Valutazioni legali sulle criticità della nuova frontiera tecnologica del lavoro.

La premessa dice che il COVID-19 ha prodotto una crescita esponenziale del ricorso alla tipologia del “lavoro agile” passata da numeri intorno al mezzo milione di lettere d’incarico per Smart Working nell’anno 2019 a cifre 10 volte superiori nel corso dell’attuale 2020.

Tutto bene?

Affermativo per gli aspetti di controllo della pandemia, e per i vantaggi operativi tipici di questa metodologia di attività, che possono essere sintetizzati in una miglior gestione del proprio lavoro, con il risparmio in tempo e denaro dei trasferimenti all’ufficio, una moderna organizzazione del lavoro (per chi la sa pianificare, ovviamente), ed altro,

ma

Negativo per tutta una serie di criticità che, se non opportunamente gestite, possono portare inconvenienti anche seri.

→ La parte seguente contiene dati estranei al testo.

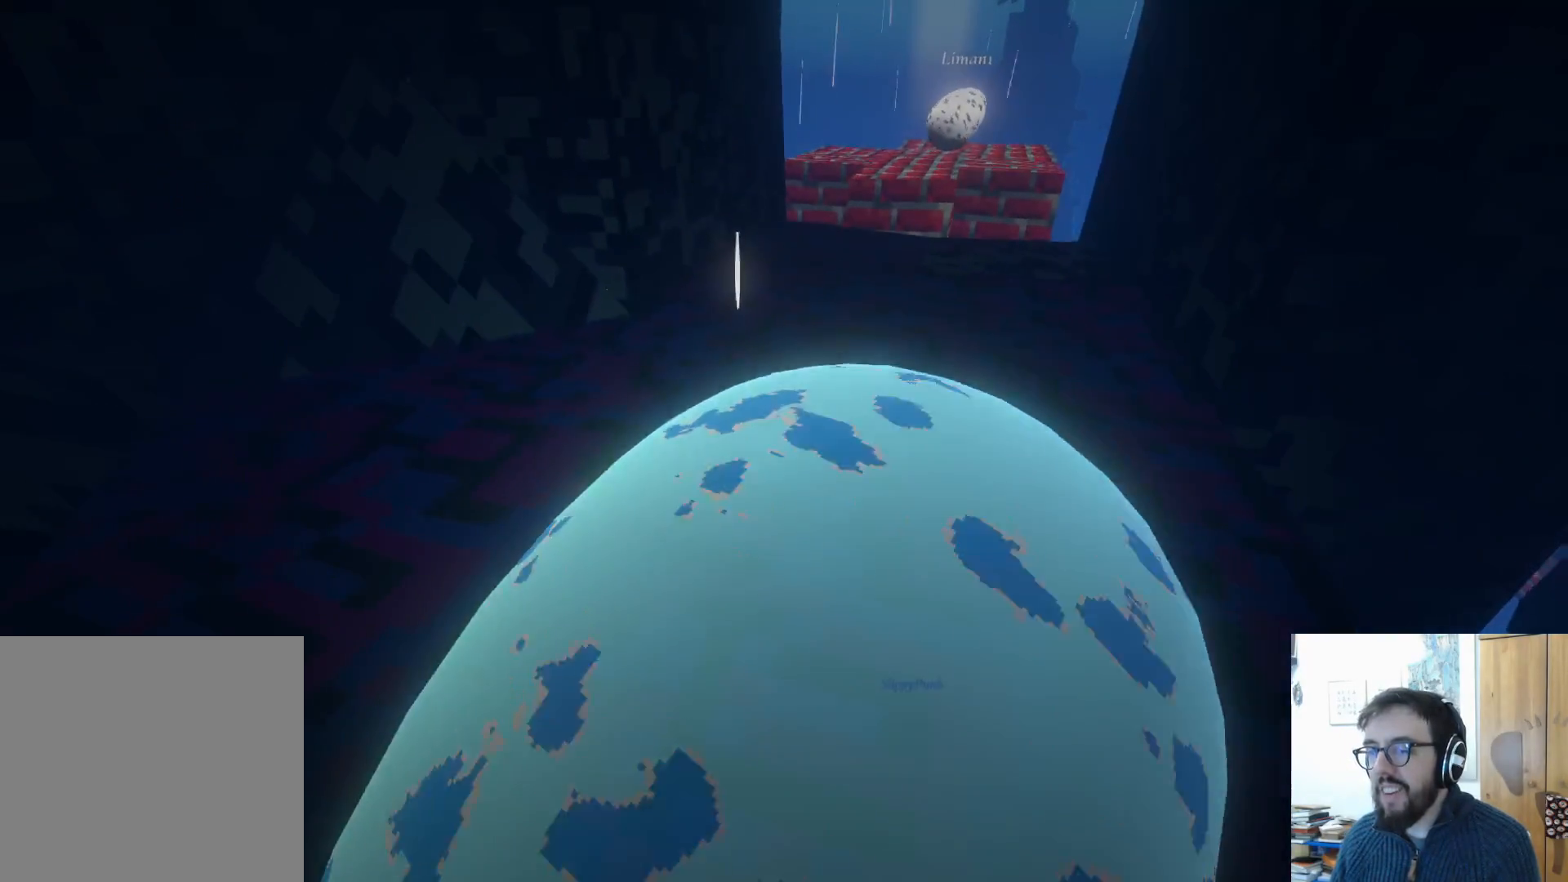
{"buttons": [], "left_stick": "left", "right_stick": "down-right", "events": [[117, "left_stick", "left"], [483, "right_stick", "down-right"]]}
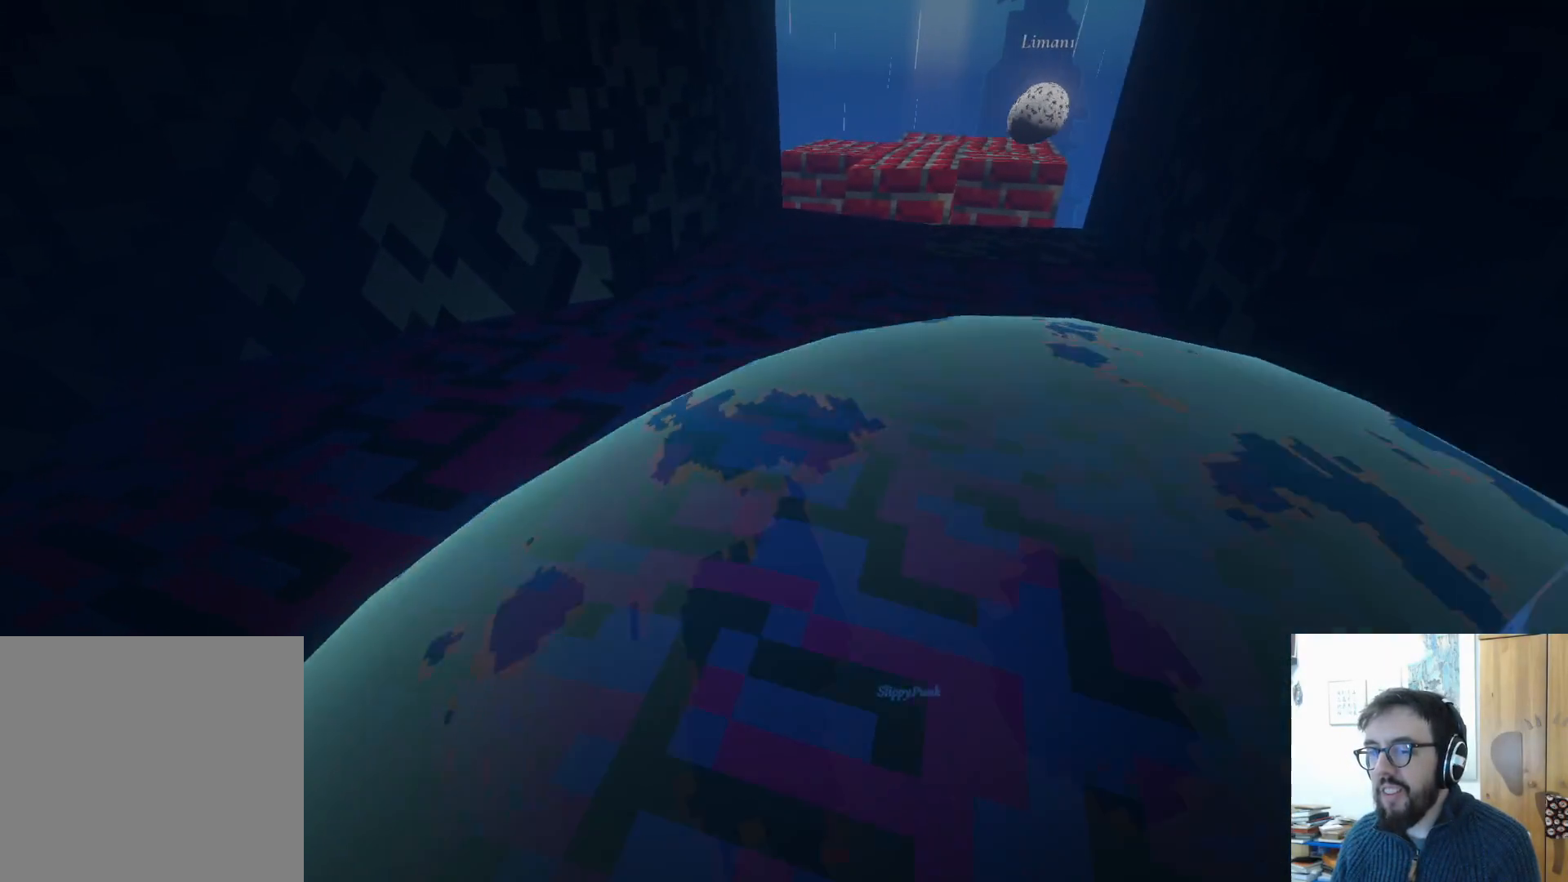
{"buttons": [], "left_stick": "up", "right_stick": "center", "events": [[33, "right_stick", "center"], [350, "left_stick", "up"]]}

La fretta con cui si è ricorsi al “lavoro agile” in funzione anticovid non ha certamente permesso una adeguata programmazione e pianificazione delle attività, con l’acquisizione degli strumenti opportuni, la informazione e formazione del personale, e tutto quanto serve per una corretta gestione del rapporto.

Non stiamo parlando di questioni marginali, sol che si pensi alle diverse norme coinvolte, e al loro impatto. Ecco la lista degli aspetti potenzialmente critici, non esaustiva, ma riferiti alle principali norme di riferimento:

  1. Organizzazione e pianificazione del lavoro, Legge 81/2017
    1. Le “Lettere di Incarico” con la definizione della mansione, obbiettivi, modalità di svolgimento, e  le conseguenti “Informative” puntuali ed adeguatamente strutturate, anche ai fini della vigilanza e controllo dell’Azienda
    1. Produttività, criteri lo svolgimento del lavoro, premi di produzione, con la pianificazione dinamica e la verifica puntuale dell’operato dei collaboratori ecc.
    1. Nella P.A. con le conseguenze per il cittadino
  2. Sicurezza e Salute sul Lavoro, D.Lvo 81/08 e norme collegate, con particolare evidenza per:
    1. La “Valutazione dei rischi” di Sicurezza e Salute
    1. Il lavoro in itinere e i pendolari
    1. L’ambiente di lavoro
  3. Collegamenti, sfw, ecc. (con stress incorporato), Privacy, GDPR 679/2016, e D.Lvo 196/03 aggiornato dal D.Lvo 101/18
    1. La “Valutazione dei rischiPrivacy e il trattamento dei dati
    1. Attrezzature di lavoro, collegamenti, sicurezza dati, ecc.
    1. Risparmio carta  e toner, aspetti ambientali, consumi, ecc.
  4. Contenziosi e impatto sul sistema normativo giuslavoristico
    1. Rapporto di lavoro
    1. Infortuni e malattie professionali

Ricordiamo che alla base della logica dello Smart Working vi sono tre elementi chiave:

•la revisione della leadership e del rapporto tra manager e dipendente (da controllo a fiducia);

•il ricorso a tecnologie collaborative in sostituzione ai sistemi di comunicazione rigidi;

•la riorganizzazione del layout e degli spazi di lavoro che vanno oltre le 4 mura di un ufficio.

Questo nuovo approccio pone al centro dell’organizzazione la persona, facendo convergere gli obiettivi personali e professionali con quelli aziendali, in un unico modus operandi che garantisce una maggiore produttività aziendale, richiede però un nuovo approccio anche culturale oltre che organizzativo nella pianificazione delle attività lavorative, senza la quale si produrranno solo inconvenienti e contenziosi.

E non basta che sia l’Azienda a maturare questa consapevolezza e ad organizzarsi di conseguenza, bisogna anche responsabilizzare il singolo lavoratore, renderlo proprietario del proprio lavoro, consapevole dei risultati da raggiungere, cosciente del lavoro in team e autonomo nel definire le modalità e le tempistiche di svolgimento delle attività.

In buona sostanza nel “Rapporto di lavoro dipendente” si introducono elementi e logiche del “Lavoro autonomo”, nella piena consapevolezza delle parti che si assumono, con scelta condivisa, le relative responsabilità. 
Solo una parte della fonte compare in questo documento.